The Gulf Cartel is based across the Rio Grande from South Texas.

The cartel uses Houston as a chief launching pad for moving cocaine and marijuana into the United States as well as weapons and cash back to Mexico.

Cardenas, convicted of organized crime charges in Mexico, was extradited to the United States in 2006 to face trial in Houston.

Since then, much of his case has been kept out of public view, with Tagle closing the courtroom to a Chronicle reporter and sealing numerous records. Federal prosecutors asked for the secrecy to protect lives and investigations.

Defending right to know

In a motion filed in federal court, the Chronicle argued, among other things, the public has a right to know what has become of charges against Cardenas — for whom the United States had offered a $2 million reward.

The newspaper asked the judge to unseal the records, which she did after prosecutors and Cardenas' own lawyers agreed with making some of the information public.

Tagle said she would review remaining sealed records and make a decision shortly.

Security issues

The other records unsealed Friday delve into security issues. Prosecutors have contended the case against Cardenas should be handled in Houston, rather than Brownsville, where he was indicted, because there isn't jail secure enough to hold him there.

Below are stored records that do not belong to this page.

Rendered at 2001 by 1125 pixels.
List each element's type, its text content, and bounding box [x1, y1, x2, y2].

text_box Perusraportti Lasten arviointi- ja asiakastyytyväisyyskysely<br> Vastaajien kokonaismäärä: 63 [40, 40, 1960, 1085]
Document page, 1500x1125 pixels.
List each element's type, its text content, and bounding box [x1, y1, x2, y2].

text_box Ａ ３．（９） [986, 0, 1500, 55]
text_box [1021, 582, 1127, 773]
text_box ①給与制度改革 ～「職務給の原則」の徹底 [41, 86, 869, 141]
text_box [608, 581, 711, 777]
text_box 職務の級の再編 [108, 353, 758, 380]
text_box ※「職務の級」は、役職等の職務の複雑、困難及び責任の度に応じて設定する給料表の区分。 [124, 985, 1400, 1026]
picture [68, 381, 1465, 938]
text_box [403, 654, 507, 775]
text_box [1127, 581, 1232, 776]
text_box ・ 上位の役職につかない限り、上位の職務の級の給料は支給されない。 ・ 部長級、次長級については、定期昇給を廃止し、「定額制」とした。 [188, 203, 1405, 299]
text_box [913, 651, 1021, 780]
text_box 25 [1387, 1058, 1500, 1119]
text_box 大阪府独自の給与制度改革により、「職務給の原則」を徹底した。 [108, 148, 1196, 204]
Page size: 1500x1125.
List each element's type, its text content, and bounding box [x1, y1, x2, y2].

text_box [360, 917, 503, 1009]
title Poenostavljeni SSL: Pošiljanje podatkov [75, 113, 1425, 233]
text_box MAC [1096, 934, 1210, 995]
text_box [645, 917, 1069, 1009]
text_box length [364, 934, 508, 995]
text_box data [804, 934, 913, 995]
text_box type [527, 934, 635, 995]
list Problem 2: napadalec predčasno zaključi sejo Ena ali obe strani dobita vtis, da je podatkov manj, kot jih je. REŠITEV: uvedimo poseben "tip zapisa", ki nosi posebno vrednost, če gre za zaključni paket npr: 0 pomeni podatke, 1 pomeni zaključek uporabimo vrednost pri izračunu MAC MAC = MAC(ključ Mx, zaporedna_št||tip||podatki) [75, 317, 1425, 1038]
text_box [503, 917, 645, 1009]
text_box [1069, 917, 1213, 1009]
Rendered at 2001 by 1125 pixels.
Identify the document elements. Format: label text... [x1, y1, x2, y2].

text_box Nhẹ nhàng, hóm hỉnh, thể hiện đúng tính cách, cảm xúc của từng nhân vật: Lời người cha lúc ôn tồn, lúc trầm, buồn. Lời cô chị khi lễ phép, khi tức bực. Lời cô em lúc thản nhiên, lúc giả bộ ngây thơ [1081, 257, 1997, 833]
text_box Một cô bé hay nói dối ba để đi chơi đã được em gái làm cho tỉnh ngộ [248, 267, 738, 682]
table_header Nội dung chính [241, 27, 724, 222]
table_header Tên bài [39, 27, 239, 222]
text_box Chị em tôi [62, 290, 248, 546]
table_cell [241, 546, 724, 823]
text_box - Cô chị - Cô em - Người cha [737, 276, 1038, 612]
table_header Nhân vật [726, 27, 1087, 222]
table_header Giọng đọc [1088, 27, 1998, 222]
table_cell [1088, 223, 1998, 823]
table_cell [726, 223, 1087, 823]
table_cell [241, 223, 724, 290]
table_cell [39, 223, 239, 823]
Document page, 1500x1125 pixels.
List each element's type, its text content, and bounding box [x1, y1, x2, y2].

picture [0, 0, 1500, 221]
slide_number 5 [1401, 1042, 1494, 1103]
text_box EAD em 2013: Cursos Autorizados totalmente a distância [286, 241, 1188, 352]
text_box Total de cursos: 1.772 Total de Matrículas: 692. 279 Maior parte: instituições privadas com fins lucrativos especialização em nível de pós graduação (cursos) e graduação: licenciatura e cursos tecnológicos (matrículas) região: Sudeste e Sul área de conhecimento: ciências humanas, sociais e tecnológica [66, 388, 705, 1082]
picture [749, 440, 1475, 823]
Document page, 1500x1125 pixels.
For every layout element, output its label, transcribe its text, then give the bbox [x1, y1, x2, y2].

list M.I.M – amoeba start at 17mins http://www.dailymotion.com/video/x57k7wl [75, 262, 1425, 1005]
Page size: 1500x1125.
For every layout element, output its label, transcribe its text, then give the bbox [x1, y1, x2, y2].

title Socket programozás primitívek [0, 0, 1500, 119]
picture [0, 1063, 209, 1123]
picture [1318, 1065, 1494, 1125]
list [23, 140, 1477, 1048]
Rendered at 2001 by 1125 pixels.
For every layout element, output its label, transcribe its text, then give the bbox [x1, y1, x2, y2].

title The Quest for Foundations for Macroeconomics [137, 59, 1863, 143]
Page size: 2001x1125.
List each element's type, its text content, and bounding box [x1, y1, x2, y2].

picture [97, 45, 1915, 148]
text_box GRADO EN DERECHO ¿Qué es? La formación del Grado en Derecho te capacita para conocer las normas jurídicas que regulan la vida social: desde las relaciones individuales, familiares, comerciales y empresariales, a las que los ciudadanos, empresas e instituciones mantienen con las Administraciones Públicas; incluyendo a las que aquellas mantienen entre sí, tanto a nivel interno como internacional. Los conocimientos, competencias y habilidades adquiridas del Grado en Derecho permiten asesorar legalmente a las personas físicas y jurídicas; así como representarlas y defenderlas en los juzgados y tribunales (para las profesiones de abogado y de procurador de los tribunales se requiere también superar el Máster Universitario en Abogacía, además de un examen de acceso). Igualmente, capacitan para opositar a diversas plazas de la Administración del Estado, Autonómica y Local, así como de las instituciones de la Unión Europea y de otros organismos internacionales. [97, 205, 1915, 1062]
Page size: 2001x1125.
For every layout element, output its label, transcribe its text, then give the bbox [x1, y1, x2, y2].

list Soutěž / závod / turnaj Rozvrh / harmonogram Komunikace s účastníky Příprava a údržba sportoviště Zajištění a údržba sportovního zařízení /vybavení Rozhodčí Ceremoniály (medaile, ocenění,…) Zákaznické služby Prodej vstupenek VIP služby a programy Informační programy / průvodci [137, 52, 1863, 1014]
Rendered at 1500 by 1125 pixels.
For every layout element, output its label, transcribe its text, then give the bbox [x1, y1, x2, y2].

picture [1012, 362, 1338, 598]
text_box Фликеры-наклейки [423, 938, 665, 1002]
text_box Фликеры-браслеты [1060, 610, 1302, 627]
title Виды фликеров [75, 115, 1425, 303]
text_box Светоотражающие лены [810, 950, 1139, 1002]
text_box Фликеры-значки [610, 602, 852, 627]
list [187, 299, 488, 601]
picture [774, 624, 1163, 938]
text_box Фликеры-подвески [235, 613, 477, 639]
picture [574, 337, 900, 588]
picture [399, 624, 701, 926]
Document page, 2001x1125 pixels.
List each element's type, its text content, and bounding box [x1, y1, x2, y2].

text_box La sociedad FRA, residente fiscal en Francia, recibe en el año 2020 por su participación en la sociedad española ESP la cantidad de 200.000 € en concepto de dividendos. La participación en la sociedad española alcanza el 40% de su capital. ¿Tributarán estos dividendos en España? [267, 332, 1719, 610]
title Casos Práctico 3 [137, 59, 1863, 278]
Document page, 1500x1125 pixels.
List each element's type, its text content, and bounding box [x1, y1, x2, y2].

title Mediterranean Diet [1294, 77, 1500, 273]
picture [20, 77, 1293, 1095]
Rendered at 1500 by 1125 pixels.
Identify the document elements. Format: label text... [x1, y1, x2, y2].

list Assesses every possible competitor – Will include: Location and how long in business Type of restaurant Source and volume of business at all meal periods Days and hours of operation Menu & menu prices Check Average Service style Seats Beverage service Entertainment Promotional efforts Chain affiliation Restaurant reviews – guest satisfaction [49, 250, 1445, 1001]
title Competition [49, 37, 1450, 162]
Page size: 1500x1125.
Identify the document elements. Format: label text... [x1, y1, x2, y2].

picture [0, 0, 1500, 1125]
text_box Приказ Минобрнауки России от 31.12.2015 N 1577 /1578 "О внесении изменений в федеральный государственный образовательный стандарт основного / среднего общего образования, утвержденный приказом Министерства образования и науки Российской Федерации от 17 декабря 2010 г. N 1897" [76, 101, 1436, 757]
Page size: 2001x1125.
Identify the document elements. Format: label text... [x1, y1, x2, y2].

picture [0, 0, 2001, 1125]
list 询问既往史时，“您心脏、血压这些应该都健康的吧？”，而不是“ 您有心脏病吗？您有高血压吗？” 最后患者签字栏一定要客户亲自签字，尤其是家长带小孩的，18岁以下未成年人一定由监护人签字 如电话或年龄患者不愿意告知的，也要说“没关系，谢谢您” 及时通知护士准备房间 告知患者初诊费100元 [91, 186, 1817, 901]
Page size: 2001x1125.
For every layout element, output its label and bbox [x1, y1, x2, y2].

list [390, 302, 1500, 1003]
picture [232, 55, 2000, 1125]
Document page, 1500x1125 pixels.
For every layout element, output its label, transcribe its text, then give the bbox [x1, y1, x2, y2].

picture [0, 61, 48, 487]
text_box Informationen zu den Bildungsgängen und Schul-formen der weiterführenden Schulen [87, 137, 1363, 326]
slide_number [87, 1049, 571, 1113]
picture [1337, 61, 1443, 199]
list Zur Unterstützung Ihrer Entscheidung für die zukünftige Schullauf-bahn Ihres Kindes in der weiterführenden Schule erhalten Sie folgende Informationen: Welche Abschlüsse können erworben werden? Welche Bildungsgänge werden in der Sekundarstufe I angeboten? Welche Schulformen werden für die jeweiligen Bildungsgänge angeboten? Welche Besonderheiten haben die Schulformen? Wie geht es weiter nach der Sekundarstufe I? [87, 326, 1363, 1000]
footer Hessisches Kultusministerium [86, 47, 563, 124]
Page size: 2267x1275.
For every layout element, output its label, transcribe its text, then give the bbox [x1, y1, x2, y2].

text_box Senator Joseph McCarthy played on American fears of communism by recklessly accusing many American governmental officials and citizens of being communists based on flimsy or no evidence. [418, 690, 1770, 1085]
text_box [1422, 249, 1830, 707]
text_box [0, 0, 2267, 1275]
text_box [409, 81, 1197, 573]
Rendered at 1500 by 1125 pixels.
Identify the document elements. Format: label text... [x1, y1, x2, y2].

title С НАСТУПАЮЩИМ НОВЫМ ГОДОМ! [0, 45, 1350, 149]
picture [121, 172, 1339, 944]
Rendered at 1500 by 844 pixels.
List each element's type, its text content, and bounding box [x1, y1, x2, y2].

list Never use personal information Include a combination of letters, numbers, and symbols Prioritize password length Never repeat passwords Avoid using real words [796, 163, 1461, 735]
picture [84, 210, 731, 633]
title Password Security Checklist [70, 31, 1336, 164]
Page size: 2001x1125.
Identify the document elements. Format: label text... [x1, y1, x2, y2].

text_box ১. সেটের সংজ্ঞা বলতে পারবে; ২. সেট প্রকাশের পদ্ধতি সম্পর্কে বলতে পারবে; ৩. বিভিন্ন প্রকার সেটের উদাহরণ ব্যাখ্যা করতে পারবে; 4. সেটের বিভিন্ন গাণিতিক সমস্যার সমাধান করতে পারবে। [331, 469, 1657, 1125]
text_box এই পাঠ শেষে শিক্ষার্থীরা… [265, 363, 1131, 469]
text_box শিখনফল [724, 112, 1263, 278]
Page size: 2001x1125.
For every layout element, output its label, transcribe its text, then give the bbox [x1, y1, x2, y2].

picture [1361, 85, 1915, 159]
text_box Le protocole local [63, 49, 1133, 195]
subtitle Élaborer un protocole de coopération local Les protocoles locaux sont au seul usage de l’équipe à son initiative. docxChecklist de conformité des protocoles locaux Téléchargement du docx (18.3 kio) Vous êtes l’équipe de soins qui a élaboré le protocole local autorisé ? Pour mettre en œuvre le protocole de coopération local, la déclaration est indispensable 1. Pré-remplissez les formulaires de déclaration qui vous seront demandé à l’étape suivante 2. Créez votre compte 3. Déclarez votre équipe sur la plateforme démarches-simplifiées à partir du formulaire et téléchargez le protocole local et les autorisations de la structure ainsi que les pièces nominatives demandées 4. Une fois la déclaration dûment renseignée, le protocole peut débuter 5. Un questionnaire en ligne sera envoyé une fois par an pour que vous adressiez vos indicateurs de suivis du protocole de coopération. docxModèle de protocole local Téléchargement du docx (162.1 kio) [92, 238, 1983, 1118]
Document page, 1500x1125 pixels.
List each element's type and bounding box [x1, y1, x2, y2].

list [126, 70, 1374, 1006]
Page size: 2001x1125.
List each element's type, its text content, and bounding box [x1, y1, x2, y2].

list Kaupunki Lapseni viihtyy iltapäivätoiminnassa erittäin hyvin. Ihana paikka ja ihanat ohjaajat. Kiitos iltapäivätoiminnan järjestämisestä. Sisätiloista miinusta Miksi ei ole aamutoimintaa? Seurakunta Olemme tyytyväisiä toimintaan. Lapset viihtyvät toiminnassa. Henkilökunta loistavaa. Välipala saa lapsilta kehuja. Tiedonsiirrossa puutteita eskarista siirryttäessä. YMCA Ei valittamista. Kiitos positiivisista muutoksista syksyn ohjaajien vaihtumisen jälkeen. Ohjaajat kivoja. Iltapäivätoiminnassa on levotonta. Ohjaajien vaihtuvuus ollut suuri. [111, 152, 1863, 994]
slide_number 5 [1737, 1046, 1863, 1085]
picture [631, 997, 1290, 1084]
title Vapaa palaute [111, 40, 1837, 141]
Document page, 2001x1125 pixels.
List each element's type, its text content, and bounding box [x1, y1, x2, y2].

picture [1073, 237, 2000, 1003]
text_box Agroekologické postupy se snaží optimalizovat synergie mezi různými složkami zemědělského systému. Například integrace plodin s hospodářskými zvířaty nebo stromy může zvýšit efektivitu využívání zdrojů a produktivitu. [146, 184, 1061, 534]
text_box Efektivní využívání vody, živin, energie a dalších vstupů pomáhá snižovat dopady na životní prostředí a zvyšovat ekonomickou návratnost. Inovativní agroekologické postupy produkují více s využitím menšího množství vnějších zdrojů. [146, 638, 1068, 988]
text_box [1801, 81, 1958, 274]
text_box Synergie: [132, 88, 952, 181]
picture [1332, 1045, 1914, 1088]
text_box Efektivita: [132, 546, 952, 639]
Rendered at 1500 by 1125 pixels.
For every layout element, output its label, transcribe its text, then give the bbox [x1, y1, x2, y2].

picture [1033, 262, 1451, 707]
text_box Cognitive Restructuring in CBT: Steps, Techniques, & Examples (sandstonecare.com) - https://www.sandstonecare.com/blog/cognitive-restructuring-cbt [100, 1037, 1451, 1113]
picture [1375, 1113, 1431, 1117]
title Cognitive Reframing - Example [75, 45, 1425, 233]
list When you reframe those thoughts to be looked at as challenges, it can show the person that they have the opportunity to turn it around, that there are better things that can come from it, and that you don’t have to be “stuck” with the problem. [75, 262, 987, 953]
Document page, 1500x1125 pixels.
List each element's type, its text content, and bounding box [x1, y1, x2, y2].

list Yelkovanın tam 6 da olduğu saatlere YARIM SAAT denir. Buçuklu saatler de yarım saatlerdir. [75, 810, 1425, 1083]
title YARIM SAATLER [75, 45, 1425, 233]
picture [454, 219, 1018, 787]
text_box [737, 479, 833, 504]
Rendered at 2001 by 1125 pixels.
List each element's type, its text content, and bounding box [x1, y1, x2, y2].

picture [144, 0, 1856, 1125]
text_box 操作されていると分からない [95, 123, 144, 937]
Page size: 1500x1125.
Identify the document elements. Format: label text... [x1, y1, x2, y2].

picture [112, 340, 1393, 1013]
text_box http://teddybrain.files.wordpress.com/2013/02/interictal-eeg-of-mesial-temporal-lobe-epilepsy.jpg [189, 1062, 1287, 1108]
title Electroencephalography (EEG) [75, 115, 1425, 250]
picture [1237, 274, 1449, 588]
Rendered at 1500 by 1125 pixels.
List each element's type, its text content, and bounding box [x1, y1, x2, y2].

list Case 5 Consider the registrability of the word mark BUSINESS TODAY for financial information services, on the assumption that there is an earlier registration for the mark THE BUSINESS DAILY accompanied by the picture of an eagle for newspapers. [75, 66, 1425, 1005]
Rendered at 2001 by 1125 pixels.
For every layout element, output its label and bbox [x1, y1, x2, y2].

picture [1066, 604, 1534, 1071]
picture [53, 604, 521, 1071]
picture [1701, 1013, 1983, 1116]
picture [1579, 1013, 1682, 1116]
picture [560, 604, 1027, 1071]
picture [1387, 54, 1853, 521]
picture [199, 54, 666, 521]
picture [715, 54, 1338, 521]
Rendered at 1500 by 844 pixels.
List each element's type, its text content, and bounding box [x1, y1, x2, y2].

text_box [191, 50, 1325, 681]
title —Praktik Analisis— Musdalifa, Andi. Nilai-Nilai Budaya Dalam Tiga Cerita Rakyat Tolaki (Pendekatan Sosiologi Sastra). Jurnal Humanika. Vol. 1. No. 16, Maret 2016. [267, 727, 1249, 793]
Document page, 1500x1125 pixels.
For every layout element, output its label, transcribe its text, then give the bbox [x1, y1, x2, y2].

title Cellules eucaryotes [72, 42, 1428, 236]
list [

Prosecutors also argued that jurors and courthouse personnel would be in jeopardy in Brownsville, which is just across the border from Cardenas' hometown, Matamoros.

His present location is being protected for continued security concerns, but the court papers indicate he has previously been kept in isolation at the federal detention center in downtown Houston as well as a segregated housing unit at a state prison in Beaumont.